→ **TASK BRIEF**: Write the records below out again exactly as given, with no images.

→ **THE RECORDS**:

***

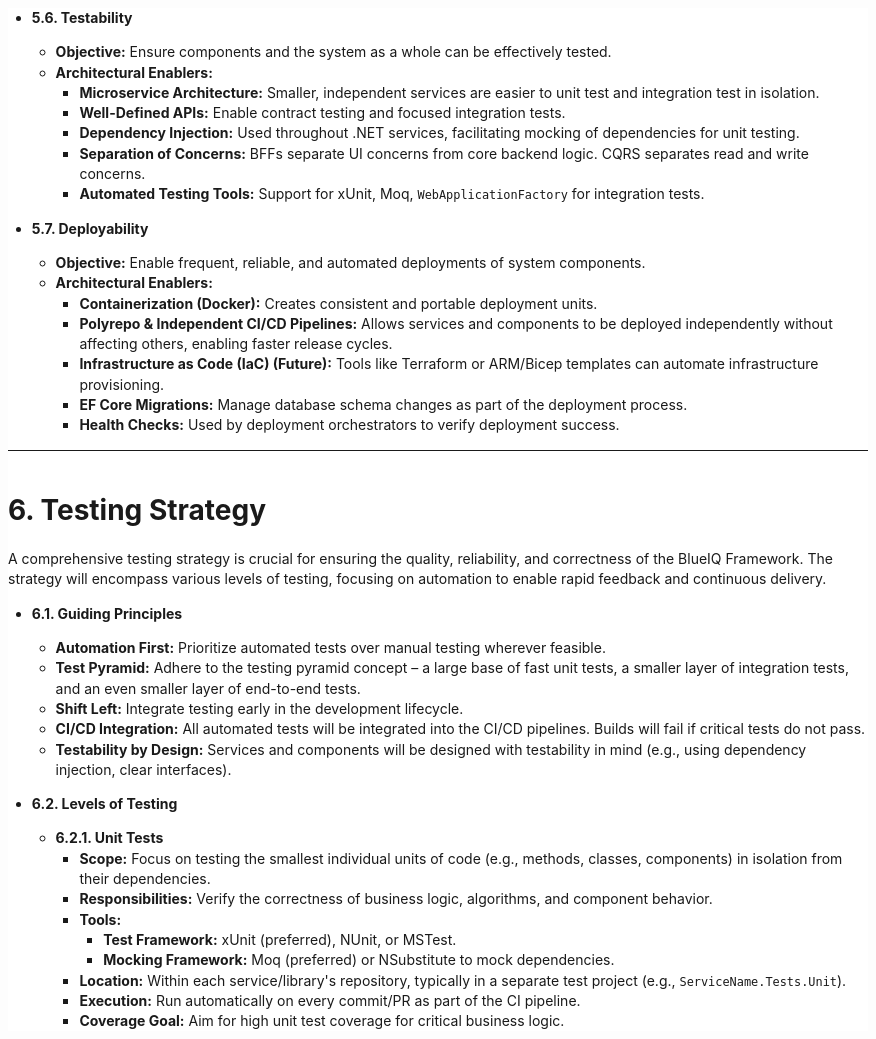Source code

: *   **5.6. Testability**
    *   **Objective:** Ensure components and the system as a whole can be effectively tested.
    *   **Architectural Enablers:**
        *   **Microservice Architecture:** Smaller, independent services are easier to unit test and integration test in isolation.
        *   **Well-Defined APIs:** Enable contract testing and focused integration tests.
        *   **Dependency Injection:** Used throughout .NET services, facilitating mocking of dependencies for unit testing.
        *   **Separation of Concerns:** BFFs separate UI concerns from core backend logic. CQRS separates read and write concerns.
        *   **Automated Testing Tools:** Support for xUnit, Moq, `WebApplicationFactory` for integration tests.

*   **5.7. Deployability**
    *   **Objective:** Enable frequent, reliable, and automated deployments of system components.
    *   **Architectural Enablers:**
        *   **Containerization (Docker):** Creates consistent and portable deployment units.
        *   **Polyrepo & Independent CI/CD Pipelines:** Allows services and components to be deployed independently without affecting others, enabling faster release cycles.
        *   **Infrastructure as Code (IaC) (Future):** Tools like Terraform or ARM/Bicep templates can automate infrastructure provisioning.
        *   **EF Core Migrations:** Manage database schema changes as part of the deployment process.
        *   **Health Checks:** Used by deployment orchestrators to verify deployment success.

---

# 6. Testing Strategy

A comprehensive testing strategy is crucial for ensuring the quality, reliability, and correctness of the BlueIQ Framework. The strategy will encompass various levels of testing, focusing on automation to enable rapid feedback and continuous delivery.

*   **6.1. Guiding Principles**
    *   **Automation First:** Prioritize automated tests over manual testing wherever feasible.
    *   **Test Pyramid:** Adhere to the testing pyramid concept – a large base of fast unit tests, a smaller layer of integration tests, and an even smaller layer of end-to-end tests.
    *   **Shift Left:** Integrate testing early in the development lifecycle.
    *   **CI/CD Integration:** All automated tests will be integrated into the CI/CD pipelines. Builds will fail if critical tests do not pass.
    *   **Testability by Design:** Services and components will be designed with testability in mind (e.g., using dependency injection, clear interfaces).

*   **6.2. Levels of Testing**

    *   **6.2.1. Unit Tests**
        *   **Scope:** Focus on testing the smallest individual units of code (e.g., methods, classes, components) in isolation from their dependencies.
        *   **Responsibilities:** Verify the correctness of business logic, algorithms, and component behavior.
        *   **Tools:**
            *   **Test Framework:** xUnit (preferred), NUnit, or MSTest.
            *   **Mocking Framework:** Moq (preferred) or NSubstitute to mock dependencies.
        *   **Location:** Within each service/library's repository, typically in a separate test project (e.g., `ServiceName.Tests.Unit`).
        *   **Execution:** Run automatically on every commit/PR as part of the CI pipeline.
        *   **Coverage Goal:** Aim for high unit test coverage for critical business logic.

***

→ **REPLY TO THE TASK**:
Source code

: *   **5.6. Testability**
    *   **Objective:** Ensure components and the system as a whole can be effectively tested.
    *   **Architectural Enablers:**
        *   **Microservice Architecture:** Smaller, independent services are easier to unit test and integration test in isolation.
        *   **Well-Defined APIs:** Enable contract testing and focused integration tests.
        *   **Dependency Injection:** Used throughout .NET services, facilitating mocking of dependencies for unit testing.
        *   **Separation of Concerns:** BFFs separate UI concerns from core backend logic. CQRS separates read and write concerns.
        *   **Automated Testing Tools:** Support for xUnit, Moq, `WebApplicationFactory` for integration tests.

*   **5.7. Deployability**
    *   **Objective:** Enable frequent, reliable, and automated deployments of system components.
    *   **Architectural Enablers:**
        *   **Containerization (Docker):** Creates consistent and portable deployment units.
        *   **Polyrepo & Independent CI/CD Pipelines:** Allows services and components to be deployed independently without affecting others, enabling faster release cycles.
        *   **Infrastructure as Code (IaC) (Future):** Tools like Terraform or ARM/Bicep templates can automate infrastructure provisioning.
        *   **EF Core Migrations:** Manage database schema changes as part of the deployment process.
        *   **Health Checks:** Used by deployment orchestrators to verify deployment success.

---

# 6. Testing Strategy

A comprehensive testing strategy is crucial for ensuring the quality, reliability, and correctness of the BlueIQ Framework. The strategy will encompass various levels of testing, focusing on automation to enable rapid feedback and continuous delivery.

*   **6.1. Guiding Principles**
    *   **Automation First:** Prioritize automated tests over manual testing wherever feasible.
    *   **Test Pyramid:** Adhere to the testing pyramid concept – a large base of fast unit tests, a smaller layer of integration tests, and an even smaller layer of end-to-end tests.
    *   **Shift Left:** Integrate testing early in the development lifecycle.
    *   **CI/CD Integration:** All automated tests will be integrated into the CI/CD pipelines. Builds will fail if critical tests do not pass.
    *   **Testability by Design:** Services and components will be designed with testability in mind (e.g., using dependency injection, clear interfaces).

*   **6.2. Levels of Testing**

    *   **6.2.1. Unit Tests**
        *   **Scope:** Focus on testing the smallest individual units of code (e.g., methods, classes, components) in isolation from their dependencies.
        *   **Responsibilities:** Verify the correctness of business logic, algorithms, and component behavior.
        *   **Tools:**
            *   **Test Framework:** xUnit (preferred), NUnit, or MSTest.
            *   **Mocking Framework:** Moq (preferred) or NSubstitute to mock dependencies.
        *   **Location:** Within each service/library's repository, typically in a separate test project (e.g., `ServiceName.Tests.Unit`).
        *   **Execution:** Run automatically on every commit/PR as part of the CI pipeline.
        *   **Coverage Goal:** Aim for high unit test coverage for critical business logic.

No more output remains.